# I luv Halloween



## The Bloodshed Brothers (Jan 25, 2009)

"I Luv Halloween is an OEL manga first published by Tokyopop in October, 2005. With art by Benjamin Roman and scripts by Keith Giffen, it tells the misadventures of a group of friends who meet every Halloween for a night of trick-or-treating."


"In the summer of 2007, 4 animated shorts of I Luv Halloween were released by Tokyopop as featured content on MySpace TV. The shorts were produced by Menfond Electronic Arts, adapted from the original comic by Steven Calcote and David Ables, and directed by Victor Wong and Eddy Wong. The first episode premiered at Comic-Con International in July 2007. It is unclear at this time whether additional animations will be produced."

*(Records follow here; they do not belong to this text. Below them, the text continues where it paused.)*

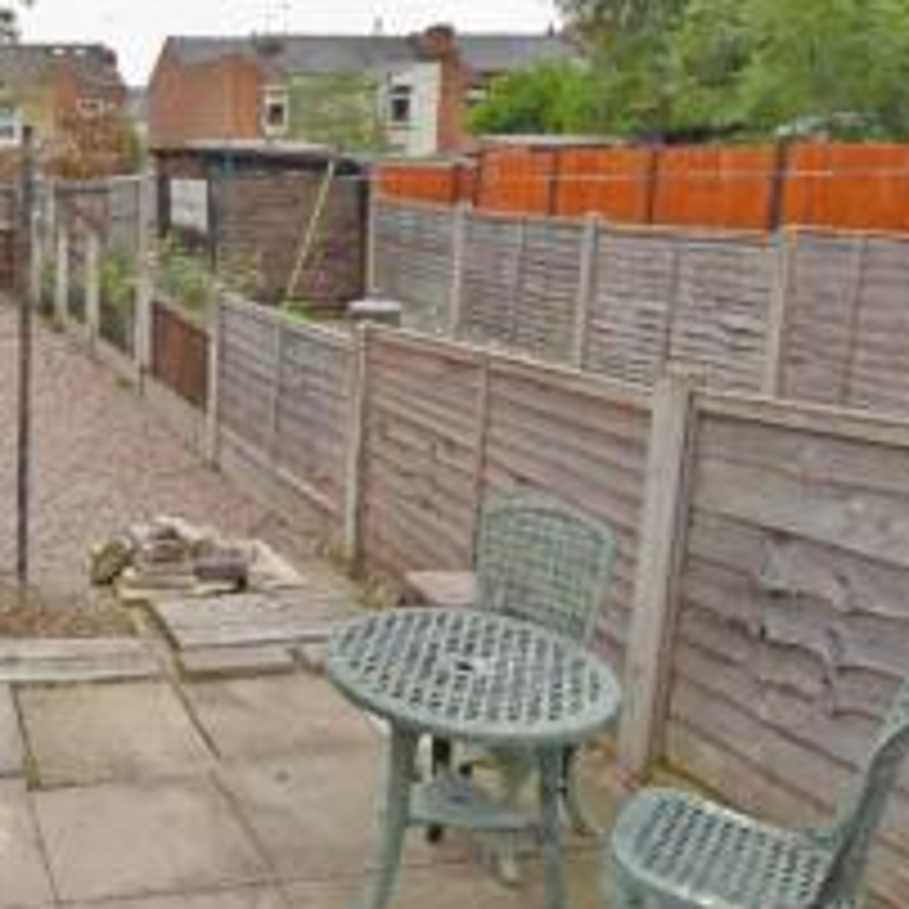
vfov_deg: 49.0
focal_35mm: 33
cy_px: 317
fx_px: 980
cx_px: -40
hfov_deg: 41.7
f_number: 7.1
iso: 100
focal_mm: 11
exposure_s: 1/200
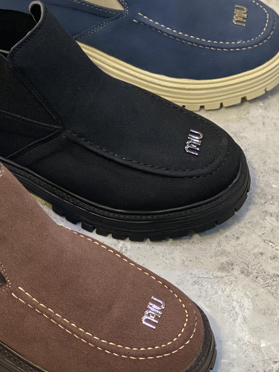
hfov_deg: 14.9
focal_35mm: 99
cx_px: 68
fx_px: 1064
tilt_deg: -52.1
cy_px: 138
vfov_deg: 19.8
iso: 200
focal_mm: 6
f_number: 2
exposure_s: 1/100
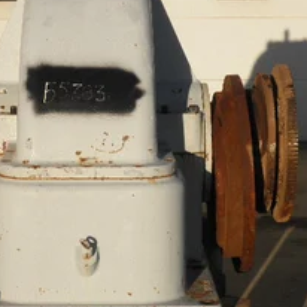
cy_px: 118
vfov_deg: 13.9
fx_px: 1254
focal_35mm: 125
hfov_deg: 13.9
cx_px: 100
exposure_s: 1/100
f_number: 11.3
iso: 64
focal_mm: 12.9
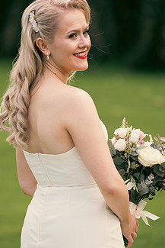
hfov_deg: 5.0
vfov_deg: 7.4
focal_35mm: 277
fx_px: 1902
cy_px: 140
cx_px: 78
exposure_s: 1/320
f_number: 3.5
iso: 125
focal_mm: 200
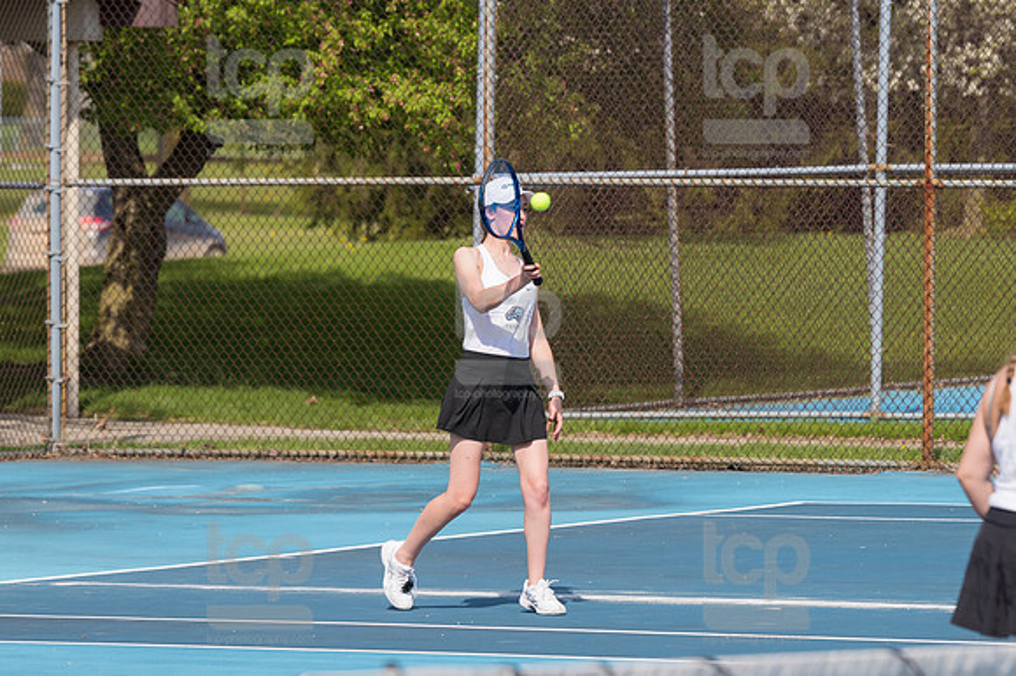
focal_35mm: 300
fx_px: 8462
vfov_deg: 4.6
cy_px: 338
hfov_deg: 6.9
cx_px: 508
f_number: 5.6
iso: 320
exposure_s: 1/1600
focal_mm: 200
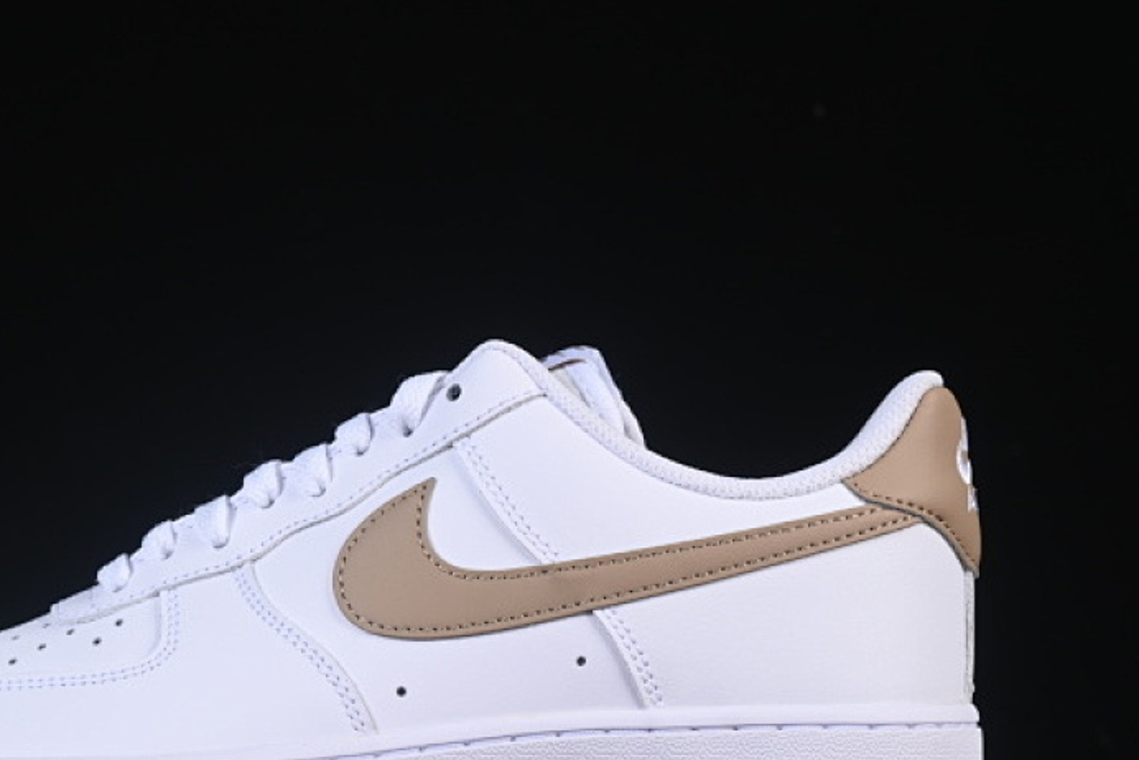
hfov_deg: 17.4
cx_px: 370
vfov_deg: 11.7
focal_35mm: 117
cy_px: 518
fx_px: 3703
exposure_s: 1/100
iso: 160
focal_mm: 50
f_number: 8
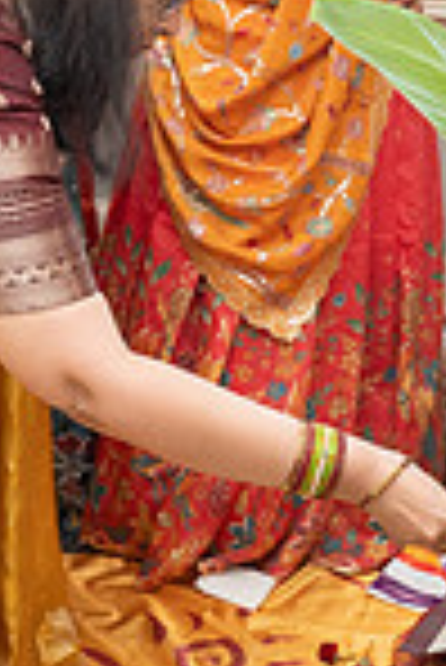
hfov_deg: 13.6
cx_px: -41
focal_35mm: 99
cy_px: 137
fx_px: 1835
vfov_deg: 20.4
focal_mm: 25
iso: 800
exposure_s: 1/160
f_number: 3.5
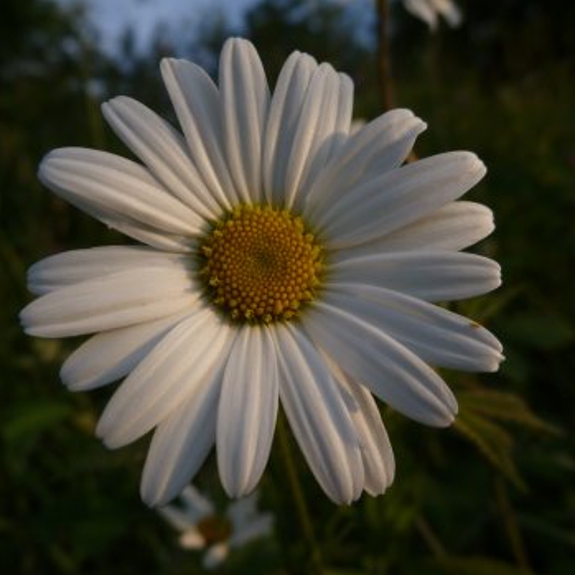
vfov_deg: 48.4
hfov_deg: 48.4
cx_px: 260
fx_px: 639
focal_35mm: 34
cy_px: 295
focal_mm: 4.9
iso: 80
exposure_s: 1/400
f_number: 3.3
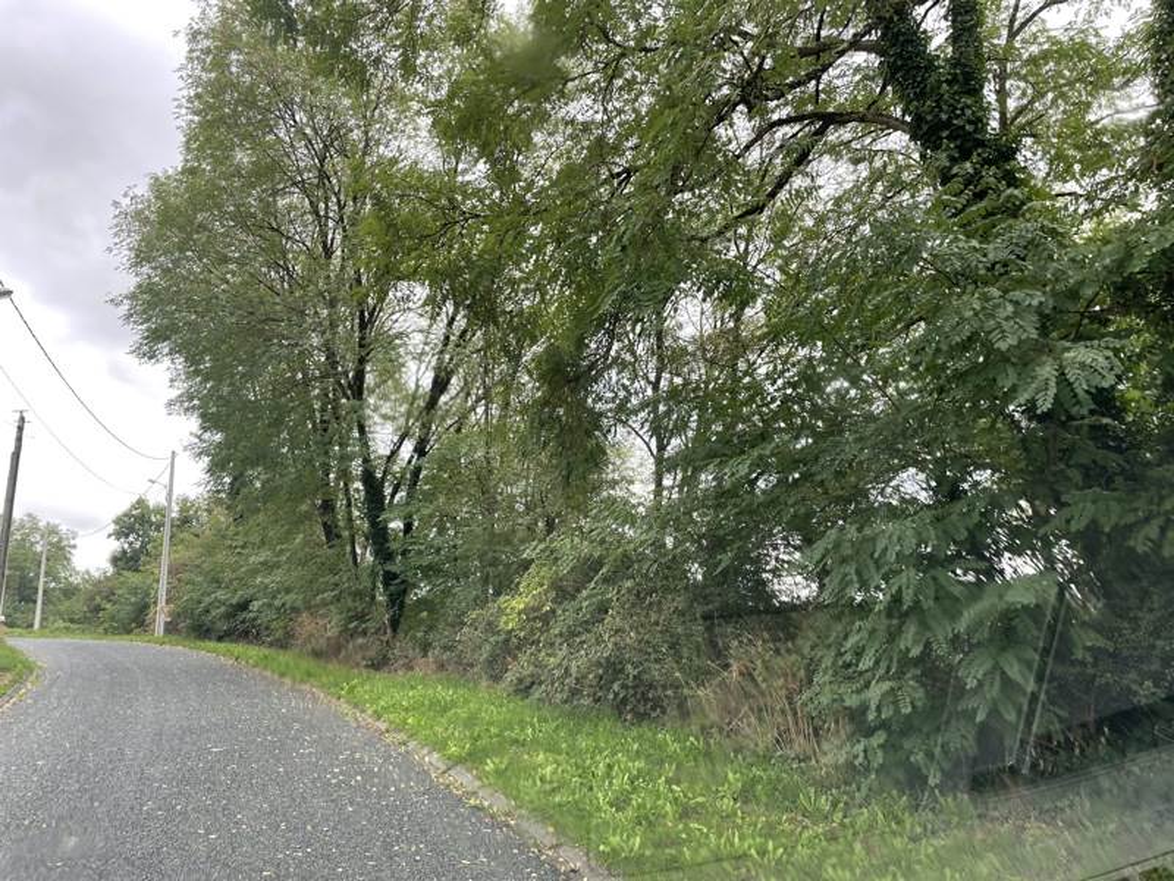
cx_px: 587
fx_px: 882
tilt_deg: +13.7
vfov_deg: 53.1
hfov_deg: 67.3
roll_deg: +2.2
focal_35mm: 26
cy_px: 440
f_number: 1.6
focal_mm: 4.2
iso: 32
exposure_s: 1/186
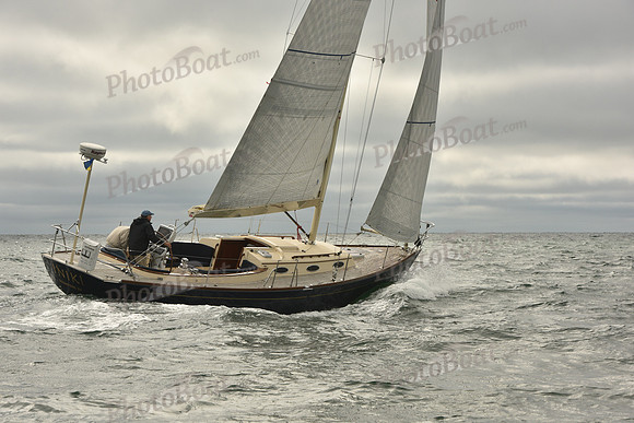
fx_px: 1973
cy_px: 212
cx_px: 317
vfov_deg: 12.2
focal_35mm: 112
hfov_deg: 18.3
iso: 320
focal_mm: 112
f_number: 13
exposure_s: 1/800
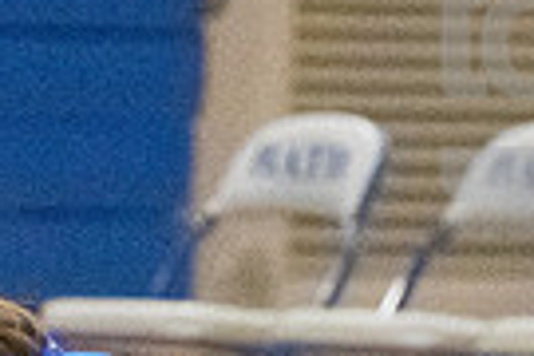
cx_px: 0
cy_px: 641
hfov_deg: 2.4
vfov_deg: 1.6
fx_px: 12889
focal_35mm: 869
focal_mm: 135
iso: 10000
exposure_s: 1/1600
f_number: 4.5
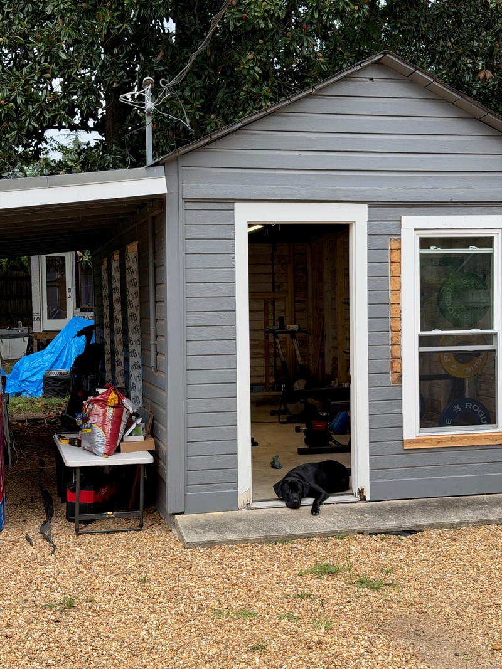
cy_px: 334
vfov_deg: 39.7
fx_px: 928
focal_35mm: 48
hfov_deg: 30.3
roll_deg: -1.2
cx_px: 251
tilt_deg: -1.3
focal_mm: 6.76
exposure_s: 1/939
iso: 80
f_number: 1.78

Hey guys! They only made 4 CG cartoons but they are really good.
Sad they didnt continue.
On a side note they did do 7 iManga vieos but i never watched them because im not that into comics and found the format of them annoying.
But heres the CG ones..enjoy


----------



## Hauntiholik (May 17, 2006)

What a great addition to my holiday video watching! Thanks for posting them!


----------



## RoxyBlue (Oct 6, 2008)

These are hysterical, and really good, too.


----------



## The Bloodshed Brothers (Jan 25, 2009)

glad to hear


----------



## scareme (Aug 29, 2006)

I want to hear the rest of the story. Maybe you can finish it for them Bloodshed.


----------